Report only how many lines in the material contain "сайте".

Given entries
= Beginning of Section =

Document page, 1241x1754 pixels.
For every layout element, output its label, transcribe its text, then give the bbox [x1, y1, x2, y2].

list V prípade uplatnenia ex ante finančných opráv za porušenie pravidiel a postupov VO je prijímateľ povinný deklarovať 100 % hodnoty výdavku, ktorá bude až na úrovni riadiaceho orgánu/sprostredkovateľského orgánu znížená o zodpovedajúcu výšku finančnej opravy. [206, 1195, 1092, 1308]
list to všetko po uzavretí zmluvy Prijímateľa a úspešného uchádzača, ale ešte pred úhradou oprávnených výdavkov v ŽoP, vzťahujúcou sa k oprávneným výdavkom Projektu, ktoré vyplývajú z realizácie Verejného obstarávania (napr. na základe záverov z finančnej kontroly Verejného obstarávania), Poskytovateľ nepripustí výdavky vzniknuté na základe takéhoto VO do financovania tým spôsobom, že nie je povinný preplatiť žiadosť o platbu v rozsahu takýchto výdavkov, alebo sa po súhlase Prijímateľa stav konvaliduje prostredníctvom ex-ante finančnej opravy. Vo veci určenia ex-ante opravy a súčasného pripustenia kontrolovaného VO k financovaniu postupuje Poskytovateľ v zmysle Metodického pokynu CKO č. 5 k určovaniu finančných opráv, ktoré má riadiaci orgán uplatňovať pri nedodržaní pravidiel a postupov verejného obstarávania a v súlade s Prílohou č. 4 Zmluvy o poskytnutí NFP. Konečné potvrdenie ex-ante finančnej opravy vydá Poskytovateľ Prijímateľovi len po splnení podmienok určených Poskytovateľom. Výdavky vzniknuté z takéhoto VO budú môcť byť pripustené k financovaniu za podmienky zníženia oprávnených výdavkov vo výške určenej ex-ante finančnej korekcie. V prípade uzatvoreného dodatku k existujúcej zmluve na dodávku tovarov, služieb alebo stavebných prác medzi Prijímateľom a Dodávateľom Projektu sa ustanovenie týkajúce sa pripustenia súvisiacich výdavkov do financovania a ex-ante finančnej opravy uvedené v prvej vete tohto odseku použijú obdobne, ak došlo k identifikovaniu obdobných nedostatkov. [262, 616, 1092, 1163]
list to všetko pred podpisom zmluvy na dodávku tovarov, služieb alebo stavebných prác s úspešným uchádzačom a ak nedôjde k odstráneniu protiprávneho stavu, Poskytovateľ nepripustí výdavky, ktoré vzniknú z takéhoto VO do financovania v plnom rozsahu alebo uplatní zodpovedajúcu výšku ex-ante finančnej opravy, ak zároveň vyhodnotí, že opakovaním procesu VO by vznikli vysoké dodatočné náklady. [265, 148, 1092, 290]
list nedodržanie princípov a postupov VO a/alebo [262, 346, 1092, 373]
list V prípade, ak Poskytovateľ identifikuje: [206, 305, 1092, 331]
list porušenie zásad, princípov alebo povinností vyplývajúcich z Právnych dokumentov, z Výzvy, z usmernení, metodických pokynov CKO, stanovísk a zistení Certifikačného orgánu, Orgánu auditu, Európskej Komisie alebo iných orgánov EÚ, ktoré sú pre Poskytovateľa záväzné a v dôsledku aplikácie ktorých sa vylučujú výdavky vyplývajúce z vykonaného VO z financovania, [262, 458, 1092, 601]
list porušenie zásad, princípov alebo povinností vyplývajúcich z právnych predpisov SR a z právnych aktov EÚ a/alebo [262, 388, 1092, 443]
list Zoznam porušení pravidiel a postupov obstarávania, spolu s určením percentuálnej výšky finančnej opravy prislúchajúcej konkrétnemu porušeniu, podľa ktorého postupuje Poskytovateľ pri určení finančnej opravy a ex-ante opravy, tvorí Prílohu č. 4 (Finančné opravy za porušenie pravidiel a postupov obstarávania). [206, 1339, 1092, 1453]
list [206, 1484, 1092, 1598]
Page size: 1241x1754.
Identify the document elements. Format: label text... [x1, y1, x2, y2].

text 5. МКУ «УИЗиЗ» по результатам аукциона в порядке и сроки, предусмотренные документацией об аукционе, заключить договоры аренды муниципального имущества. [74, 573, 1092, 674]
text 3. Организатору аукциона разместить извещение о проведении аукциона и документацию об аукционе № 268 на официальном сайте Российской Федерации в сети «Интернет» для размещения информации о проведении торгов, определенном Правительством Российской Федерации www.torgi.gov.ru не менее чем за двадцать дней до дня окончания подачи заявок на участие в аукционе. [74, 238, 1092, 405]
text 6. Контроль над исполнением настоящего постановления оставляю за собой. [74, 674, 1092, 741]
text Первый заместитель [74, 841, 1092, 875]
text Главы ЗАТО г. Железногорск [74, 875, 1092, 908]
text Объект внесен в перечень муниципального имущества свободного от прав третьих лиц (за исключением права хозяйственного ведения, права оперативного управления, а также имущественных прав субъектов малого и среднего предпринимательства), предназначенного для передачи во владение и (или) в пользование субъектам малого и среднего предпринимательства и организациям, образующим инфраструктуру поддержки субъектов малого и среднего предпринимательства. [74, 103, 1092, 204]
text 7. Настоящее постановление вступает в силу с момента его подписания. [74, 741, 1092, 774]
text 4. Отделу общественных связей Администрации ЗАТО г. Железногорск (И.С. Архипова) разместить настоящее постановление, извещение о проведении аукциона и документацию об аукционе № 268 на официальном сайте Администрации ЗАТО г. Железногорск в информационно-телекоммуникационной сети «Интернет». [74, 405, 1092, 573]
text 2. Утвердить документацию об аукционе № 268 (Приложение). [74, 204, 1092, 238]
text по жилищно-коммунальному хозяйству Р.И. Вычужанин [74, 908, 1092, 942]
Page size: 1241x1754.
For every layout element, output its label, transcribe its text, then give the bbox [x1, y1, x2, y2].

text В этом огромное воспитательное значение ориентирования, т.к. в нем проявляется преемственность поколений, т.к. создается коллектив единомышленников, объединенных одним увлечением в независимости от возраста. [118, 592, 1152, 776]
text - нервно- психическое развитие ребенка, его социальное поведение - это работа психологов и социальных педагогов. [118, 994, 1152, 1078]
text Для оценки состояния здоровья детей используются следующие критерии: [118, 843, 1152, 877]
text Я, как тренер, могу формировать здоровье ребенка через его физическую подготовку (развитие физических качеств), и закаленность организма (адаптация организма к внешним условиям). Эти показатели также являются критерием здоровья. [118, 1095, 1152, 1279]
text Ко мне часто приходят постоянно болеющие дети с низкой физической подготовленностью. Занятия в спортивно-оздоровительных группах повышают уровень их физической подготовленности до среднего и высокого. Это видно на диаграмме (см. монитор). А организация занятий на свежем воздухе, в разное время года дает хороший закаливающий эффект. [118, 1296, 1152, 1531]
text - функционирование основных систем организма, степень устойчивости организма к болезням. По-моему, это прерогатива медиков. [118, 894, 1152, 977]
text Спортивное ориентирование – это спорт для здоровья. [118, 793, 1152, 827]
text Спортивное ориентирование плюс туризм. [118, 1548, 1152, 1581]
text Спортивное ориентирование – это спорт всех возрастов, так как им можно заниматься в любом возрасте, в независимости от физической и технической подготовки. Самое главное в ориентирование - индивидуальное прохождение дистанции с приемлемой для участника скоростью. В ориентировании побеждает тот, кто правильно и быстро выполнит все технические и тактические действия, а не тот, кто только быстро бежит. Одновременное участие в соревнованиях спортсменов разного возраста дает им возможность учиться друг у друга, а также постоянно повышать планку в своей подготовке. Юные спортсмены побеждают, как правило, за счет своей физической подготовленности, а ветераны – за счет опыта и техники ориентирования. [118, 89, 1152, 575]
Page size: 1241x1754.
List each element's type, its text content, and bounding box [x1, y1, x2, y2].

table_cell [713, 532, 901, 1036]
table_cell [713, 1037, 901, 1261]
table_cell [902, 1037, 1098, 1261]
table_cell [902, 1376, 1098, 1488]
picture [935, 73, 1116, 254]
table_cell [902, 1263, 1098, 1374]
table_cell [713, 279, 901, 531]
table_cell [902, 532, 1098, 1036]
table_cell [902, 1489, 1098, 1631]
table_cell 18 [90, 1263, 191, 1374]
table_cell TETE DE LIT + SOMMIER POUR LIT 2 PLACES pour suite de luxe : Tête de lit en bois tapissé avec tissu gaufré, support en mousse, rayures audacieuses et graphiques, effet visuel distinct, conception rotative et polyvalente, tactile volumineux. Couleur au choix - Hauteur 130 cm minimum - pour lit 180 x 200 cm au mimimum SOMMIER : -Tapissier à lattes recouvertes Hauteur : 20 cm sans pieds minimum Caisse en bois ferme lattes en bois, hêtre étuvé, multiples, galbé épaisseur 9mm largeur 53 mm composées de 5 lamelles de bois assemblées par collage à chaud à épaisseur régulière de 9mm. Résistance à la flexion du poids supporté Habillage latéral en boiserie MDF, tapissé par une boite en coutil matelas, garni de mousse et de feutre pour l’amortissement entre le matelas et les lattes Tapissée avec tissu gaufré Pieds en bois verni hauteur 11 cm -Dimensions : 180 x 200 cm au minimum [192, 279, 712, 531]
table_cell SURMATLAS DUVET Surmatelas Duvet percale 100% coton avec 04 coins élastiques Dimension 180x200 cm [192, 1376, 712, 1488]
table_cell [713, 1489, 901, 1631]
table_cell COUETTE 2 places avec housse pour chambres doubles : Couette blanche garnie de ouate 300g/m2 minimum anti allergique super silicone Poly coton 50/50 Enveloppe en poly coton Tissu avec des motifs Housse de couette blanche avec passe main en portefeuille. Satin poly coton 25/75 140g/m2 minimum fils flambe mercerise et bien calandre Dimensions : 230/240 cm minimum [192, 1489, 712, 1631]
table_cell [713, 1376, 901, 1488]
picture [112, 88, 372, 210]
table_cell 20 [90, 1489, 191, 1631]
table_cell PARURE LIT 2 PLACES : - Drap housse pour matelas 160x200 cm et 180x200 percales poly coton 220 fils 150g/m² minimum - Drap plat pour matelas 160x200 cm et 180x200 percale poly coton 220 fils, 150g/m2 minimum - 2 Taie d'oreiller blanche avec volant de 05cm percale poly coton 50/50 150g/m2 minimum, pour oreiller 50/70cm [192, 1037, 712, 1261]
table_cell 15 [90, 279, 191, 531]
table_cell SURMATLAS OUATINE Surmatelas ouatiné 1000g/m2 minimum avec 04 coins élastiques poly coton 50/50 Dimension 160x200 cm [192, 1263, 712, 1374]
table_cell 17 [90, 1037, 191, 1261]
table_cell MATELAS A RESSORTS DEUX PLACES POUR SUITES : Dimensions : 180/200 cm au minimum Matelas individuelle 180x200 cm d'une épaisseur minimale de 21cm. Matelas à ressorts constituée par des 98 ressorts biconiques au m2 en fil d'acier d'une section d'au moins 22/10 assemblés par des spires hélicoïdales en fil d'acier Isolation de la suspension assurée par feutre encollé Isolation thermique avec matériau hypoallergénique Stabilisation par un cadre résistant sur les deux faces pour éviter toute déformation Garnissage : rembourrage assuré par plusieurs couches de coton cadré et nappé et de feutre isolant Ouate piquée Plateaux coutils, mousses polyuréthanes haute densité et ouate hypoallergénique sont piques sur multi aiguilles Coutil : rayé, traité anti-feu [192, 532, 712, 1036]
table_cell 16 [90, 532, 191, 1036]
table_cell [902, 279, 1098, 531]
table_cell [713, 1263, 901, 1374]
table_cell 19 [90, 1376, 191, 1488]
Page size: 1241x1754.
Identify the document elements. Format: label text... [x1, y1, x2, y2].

= End of Section =

Exercise result
2